Duh v D'oh
Nigel Rantor
wiggly at wiggly.org
Fri Nov 7 12:44:40 GMT 2008
Paul Makepeace wrote:
> On Fri, Nov 7, 2008 at 11:48 AM, Peter Corlett <abuse at cabal.org.uk> wrote:
>
>> On Thu, Nov 06, 2008 at 05:00:16PM +0000, Nigel Rantor wrote:
>>> Paul Makepeace wrote:
>> [...]
>>>> If it's not staring out at you, you're possibly also a python
>> programmer.
>>>> Python here arguably DWIM better than perl.
>>> Does python give you the keys by default?
>> Sort of. In Python, "for" loops over values returned by an iterator, and a
>> hash implements that interface.
But by interface here we just mean it implements certain named methods
that have certain semantics that everyone agrees make it an
iterator...right?
I mean, it's like C++ and templates, we duck type things rather than
actually implement interfaces as you are required to do in Java.
> The interface is pretty clean,
>
> my_dict = {'a': 1, 'b': 2}
> for k in my_dict:
> print k
>
> gives,
> a
> b
>
> for k, v in my_dict.items():
> print k, v
>
> gives,
> a 1
> b 2
>
> (ObPedantry, .iteritems() is preferred since it evaluates lazily with a
> generator.)
Yes, well, Perl has 'each' for iterating over pairs, so they look almost
identical.
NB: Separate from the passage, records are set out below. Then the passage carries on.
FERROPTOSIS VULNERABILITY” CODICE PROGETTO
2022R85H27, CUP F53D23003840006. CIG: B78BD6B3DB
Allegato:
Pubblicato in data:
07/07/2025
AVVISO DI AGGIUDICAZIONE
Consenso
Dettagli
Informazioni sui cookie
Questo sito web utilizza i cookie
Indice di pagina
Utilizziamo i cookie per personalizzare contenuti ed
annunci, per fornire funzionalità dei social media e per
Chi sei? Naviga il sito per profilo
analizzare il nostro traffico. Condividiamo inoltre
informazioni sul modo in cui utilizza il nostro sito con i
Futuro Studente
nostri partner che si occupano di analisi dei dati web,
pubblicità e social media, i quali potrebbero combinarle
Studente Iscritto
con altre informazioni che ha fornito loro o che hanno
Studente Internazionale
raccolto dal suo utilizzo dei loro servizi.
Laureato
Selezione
The main difference I can see is that python defaults to
assuming you want the keys of a hash when iterating rather than the values.
It's a fair enough design decision, but like any decision it's not
always going to be the right thing. But yes, I agree, it is kind of
DWIMier than iterating over both keys and values for a hash.
If you look around though, lots of languages do this better than Perl
these days. I was going to mention some languages but I can't be arsed
with the inevitable flaming session.
n
p.s. I'm still reading the python list for a laugh. they just had a
*HUGE* rant/discussion about what "rebinding" means and how you describe
it to people coming from other languages.